SOCOM Commander: U.S. Must Develop More Offensive Cyber Weapons
Photo: Defense Dept.
Instead of focusing the bulk of its resources on deflecting cyber breaches from adversaries, the U.S. military must place more emphasis on developing its offensive cyber capability, said the commander of Special Operations Command on Dec. 13.
“While defending is paramount, arguably … the greatest space for advancement is in the realm of attack and exploit,” said Gen. Raymond A. Thomas III. “We have the technology, we just have to embrace … [cyber] as an essential weapon in our arsenal.”
There is a tendency to focus on the vulnerabilities side of cybersecurity, but that must be tended to while also building up a top-notch offensive capability, he said during remarks at a conference hosted by the Association of the United States Army’s Institute of Land Warfare in Arlington, Virginia.
“Our adversaries are moving out aggressively and boldly. We need to keep pace,” he said. “This [generation’s] Sputnik space race is in cyberspace.”
However, commanders are often bogged down by policies and regulations that slow down the process of launching an offensive attack, Thomas said.

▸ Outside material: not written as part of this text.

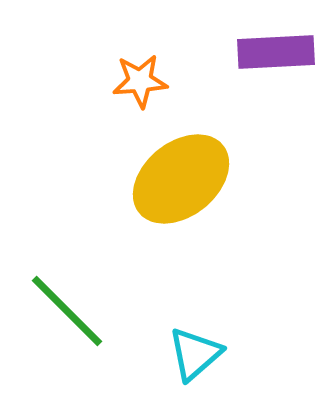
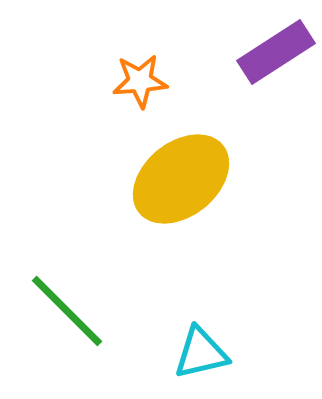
purple rectangle: rotated 30 degrees counterclockwise
cyan triangle: moved 6 px right, 1 px up; rotated 28 degrees clockwise
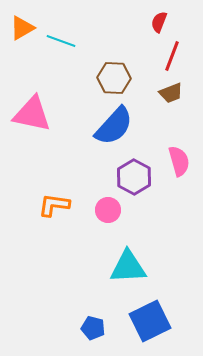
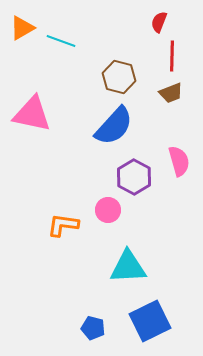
red line: rotated 20 degrees counterclockwise
brown hexagon: moved 5 px right, 1 px up; rotated 12 degrees clockwise
orange L-shape: moved 9 px right, 20 px down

“The limiting factor for cyber effectiveness continues to revolve around policy and process,” he said. “Our leaders recognize this problem.”

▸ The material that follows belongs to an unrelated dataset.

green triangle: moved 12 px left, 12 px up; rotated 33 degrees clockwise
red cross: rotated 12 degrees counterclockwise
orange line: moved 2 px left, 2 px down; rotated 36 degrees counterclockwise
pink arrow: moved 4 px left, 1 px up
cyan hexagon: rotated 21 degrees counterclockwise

In many instances, it is easier to conduct a kinetic strike on an individual person or target than to launch an offensive cyber operation, he noted.
“However, due to great work, much of it from the U.S. Cyber Command … we’ve seen a huge improvement,” he said. “In areas of declared hostility with a standing execution order, the approval to execute a timeline for offensive cyber operations has compressed significantly.”
Despite this marked improvement, the process is still too slow, he added. “[We need to] get policy in line with the requirement and reality. We need to move at the speed of war for operational approval.”
Another inhibitor of effective cyber operations is the military’s current geographic command-and-control structure, Thomas said.
“The cyber domain is not confined to a geographic commandant command construct,” he said. “Correspondingly, our … structure is not conducive to the most agile, effective approach to the threat.”
Cheap cyber tools allow terrorist organizations to act like nation-states, and enable nation-states to act like global powers, he said. “Our adversaries can move at the speed of electrons.”
To optimize the effect of cyber operations, it is important that the military integrate its various efforts. The military also needs to better work with its international partners, Thomas said.
“We cannot succeed in a global domain without international and industry partners,” he said. “To have partners, we have to share information with them. Our current method of classification does not facilitate sharing. Our current default is not sharing enough.”